> Exercise
Please work out how many lines in the records below include the word "Spouse", and reply with that number only.
--- Materials provided Enclosed Below ---
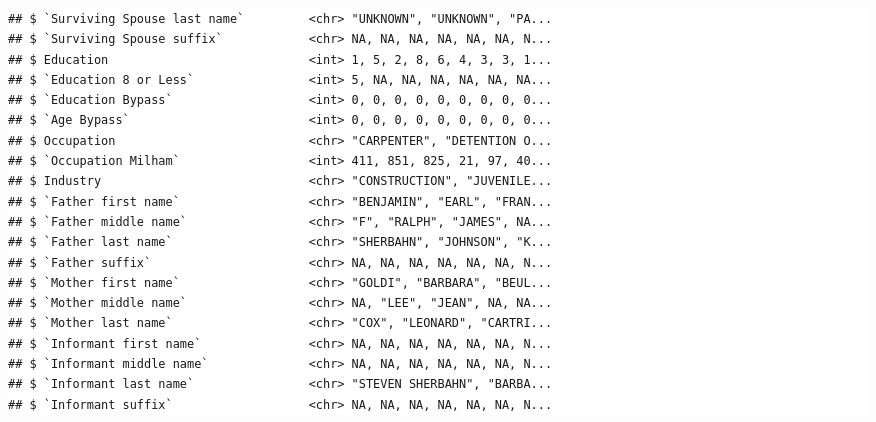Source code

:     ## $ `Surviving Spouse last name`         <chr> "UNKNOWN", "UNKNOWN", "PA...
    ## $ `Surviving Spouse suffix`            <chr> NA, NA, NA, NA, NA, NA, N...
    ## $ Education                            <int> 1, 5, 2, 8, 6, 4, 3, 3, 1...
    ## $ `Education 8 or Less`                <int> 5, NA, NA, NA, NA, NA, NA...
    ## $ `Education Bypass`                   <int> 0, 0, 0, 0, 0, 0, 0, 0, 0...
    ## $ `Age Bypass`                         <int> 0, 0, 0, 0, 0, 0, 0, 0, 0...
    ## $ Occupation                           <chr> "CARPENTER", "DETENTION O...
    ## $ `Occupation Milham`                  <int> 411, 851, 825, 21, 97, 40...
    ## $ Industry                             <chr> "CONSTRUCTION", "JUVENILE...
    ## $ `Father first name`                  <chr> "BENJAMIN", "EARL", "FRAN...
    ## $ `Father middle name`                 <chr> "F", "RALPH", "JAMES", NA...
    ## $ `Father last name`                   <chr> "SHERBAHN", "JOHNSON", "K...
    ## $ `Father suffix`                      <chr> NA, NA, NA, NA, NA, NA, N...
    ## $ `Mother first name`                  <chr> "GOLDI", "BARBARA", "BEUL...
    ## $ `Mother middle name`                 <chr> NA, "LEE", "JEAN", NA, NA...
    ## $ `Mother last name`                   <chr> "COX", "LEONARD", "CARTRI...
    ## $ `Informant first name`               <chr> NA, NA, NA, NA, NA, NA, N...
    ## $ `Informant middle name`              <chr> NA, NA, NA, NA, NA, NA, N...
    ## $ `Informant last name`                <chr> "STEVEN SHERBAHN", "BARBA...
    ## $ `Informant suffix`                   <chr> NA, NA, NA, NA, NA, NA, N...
--- End of Enclosed Materials provided ---
> Solution to this exercise
2